**Task objective:**
Swap every "label" in the entries below for "name", leaving everything else unchanged, and write the entries out again without the pictures.

**Supplied data:**
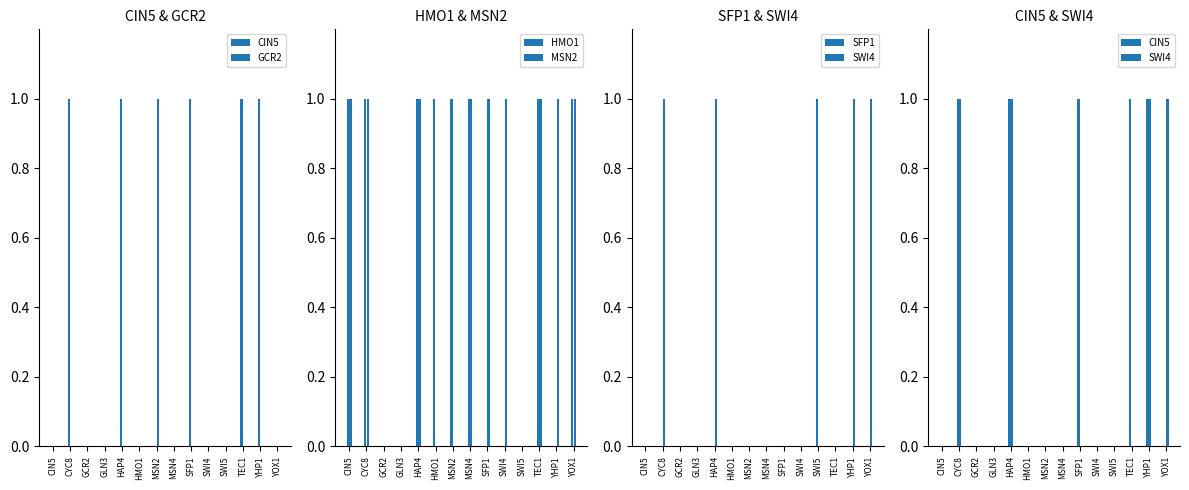

What is the label of the 3rd bar from the right?

TEC1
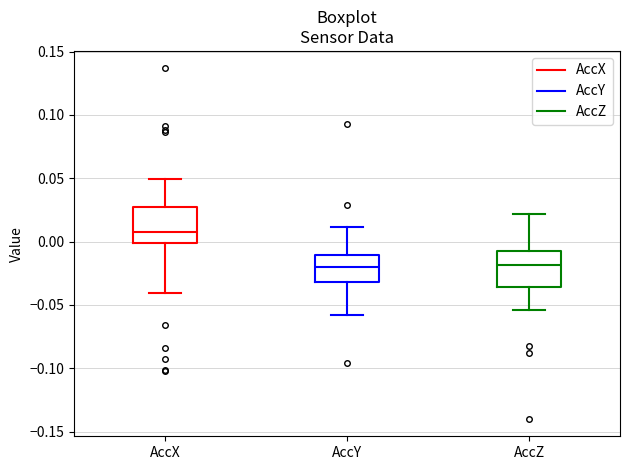

Reading left to right, read every box against the y-axis: the position of its median line, the range the box covers, and the ends of its whiskers. The values are not printed on the chart, so give them approximately, as read against the axis.

AccX: median 0.005, box 0.000 to 0.025, whiskers -0.040 to 0.050
AccY: median -0.020, box -0.030 to -0.010, whiskers -0.060 to 0.010
AccZ: median -0.020, box -0.035 to -0.005, whiskers -0.055 to 0.020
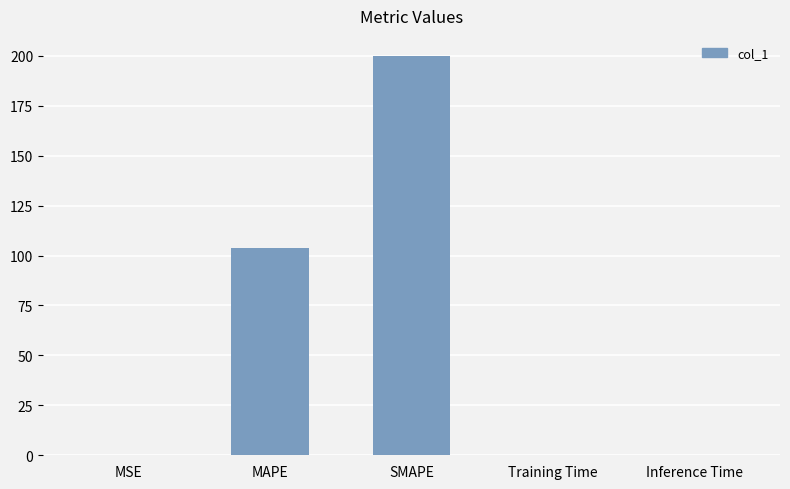

At which label is the value closest to 100?

MAPE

**Written response:**
What is the name of the 3rd bar from the right?

TEC1

Reading left to right, read every box against the y-axis: the position of its median line, the range the box covers, and the ends of its whiskers. The values are not printed on the chart, so give them approximately, as read against the axis.

AccX: median 0.005, box 0.000 to 0.025, whiskers -0.040 to 0.050
AccY: median -0.020, box -0.030 to -0.010, whiskers -0.060 to 0.010
AccZ: median -0.020, box -0.035 to -0.005, whiskers -0.055 to 0.020

At which name is the value closest to 100?

MAPE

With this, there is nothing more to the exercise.